** Opening Records for the exercise block **
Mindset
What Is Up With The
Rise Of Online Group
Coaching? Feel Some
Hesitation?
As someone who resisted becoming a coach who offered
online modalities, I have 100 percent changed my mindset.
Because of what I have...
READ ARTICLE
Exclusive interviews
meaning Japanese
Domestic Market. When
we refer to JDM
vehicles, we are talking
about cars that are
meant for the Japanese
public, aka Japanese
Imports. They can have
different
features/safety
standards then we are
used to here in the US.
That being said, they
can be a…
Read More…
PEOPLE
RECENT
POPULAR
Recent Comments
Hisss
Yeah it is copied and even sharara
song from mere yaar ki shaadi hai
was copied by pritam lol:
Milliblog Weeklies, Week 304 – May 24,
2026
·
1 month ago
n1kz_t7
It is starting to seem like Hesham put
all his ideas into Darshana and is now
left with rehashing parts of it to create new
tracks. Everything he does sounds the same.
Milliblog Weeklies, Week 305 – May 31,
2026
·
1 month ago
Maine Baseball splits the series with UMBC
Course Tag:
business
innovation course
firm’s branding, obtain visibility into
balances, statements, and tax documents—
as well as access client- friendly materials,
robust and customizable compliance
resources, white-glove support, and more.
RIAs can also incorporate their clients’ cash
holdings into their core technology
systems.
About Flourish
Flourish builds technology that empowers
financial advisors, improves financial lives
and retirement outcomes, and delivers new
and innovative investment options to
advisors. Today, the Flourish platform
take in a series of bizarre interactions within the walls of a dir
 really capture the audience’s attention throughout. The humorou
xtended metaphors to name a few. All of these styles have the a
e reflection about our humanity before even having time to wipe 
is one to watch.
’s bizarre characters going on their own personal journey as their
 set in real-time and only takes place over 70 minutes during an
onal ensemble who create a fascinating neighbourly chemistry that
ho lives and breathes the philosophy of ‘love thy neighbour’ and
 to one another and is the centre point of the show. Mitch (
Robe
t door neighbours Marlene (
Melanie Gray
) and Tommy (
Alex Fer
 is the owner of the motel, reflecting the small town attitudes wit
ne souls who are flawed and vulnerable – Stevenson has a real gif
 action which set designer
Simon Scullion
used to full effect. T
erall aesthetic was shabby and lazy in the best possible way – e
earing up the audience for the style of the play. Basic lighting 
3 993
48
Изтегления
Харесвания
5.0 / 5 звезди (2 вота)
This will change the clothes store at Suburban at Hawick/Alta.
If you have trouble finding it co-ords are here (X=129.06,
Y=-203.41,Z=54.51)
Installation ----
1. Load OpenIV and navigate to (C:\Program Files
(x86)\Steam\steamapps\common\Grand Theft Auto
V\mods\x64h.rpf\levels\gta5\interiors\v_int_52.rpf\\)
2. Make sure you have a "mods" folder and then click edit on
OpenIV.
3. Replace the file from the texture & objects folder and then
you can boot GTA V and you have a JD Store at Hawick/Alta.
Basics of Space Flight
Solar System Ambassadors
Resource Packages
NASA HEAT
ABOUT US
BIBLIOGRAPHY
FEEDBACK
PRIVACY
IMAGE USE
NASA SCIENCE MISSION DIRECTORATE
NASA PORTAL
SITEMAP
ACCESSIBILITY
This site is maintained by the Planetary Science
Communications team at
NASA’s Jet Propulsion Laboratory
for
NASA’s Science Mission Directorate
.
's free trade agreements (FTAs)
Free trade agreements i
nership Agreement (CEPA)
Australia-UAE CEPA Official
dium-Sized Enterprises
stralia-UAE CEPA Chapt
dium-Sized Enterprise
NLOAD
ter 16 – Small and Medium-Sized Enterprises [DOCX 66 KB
** Closing Records for the exercise block **
** Opening Records for the exercise block **
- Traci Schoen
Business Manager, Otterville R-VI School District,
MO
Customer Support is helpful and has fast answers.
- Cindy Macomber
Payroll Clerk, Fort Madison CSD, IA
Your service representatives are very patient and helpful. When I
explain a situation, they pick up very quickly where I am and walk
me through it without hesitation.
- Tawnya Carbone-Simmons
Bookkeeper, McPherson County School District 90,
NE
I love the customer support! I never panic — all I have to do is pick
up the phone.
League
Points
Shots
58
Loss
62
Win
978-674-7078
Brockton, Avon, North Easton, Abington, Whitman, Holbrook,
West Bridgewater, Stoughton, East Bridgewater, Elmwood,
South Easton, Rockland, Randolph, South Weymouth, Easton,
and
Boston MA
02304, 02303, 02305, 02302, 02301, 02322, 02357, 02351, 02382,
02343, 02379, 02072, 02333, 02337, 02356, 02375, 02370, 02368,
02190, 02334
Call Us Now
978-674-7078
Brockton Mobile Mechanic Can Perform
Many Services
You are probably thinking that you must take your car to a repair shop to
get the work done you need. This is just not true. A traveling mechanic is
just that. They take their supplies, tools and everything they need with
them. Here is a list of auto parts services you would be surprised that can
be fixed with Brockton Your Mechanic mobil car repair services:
** Closing Records for the exercise block **
(Instruction) Copy out only the lines above from the one with "about cars that are" to the one with "really capture the", inclusive, exactly as they stand.

(Problem solution)
about cars that are
meant for the Japanese
public, aka Japanese
Imports. They can have
different
features/safety
standards then we are
used to here in the US.
That being said, they
can be a…
Read More…
PEOPLE
RECENT
POPULAR
Recent Comments
Hisss
Yeah it is copied and even sharara
song from mere yaar ki shaadi hai
was copied by pritam lol:
Milliblog Weeklies, Week 304 – May 24,
2026
·
1 month ago
n1kz_t7
It is starting to seem like Hesham put
all his ideas into Darshana and is now
left with rehashing parts of it to create new
tracks. Everything he does sounds the same.
Milliblog Weeklies, Week 305 – May 31,
2026
·
1 month ago
Maine Baseball splits the series with UMBC
Course Tag:
business
innovation course
firm’s branding, obtain visibility into
balances, statements, and tax documents—
as well as access client- friendly materials,
robust and customizable compliance
resources, white-glove support, and more.
RIAs can also incorporate their clients’ cash
holdings into their core technology
systems.
About Flourish
Flourish builds technology that empowers
financial advisors, improves financial lives
and retirement outcomes, and delivers new
and innovative investment options to
advisors. Today, the Flourish platform
take in a series of bizarre interactions within the walls of a dir
 really capture the audience’s attention throughout. The humorou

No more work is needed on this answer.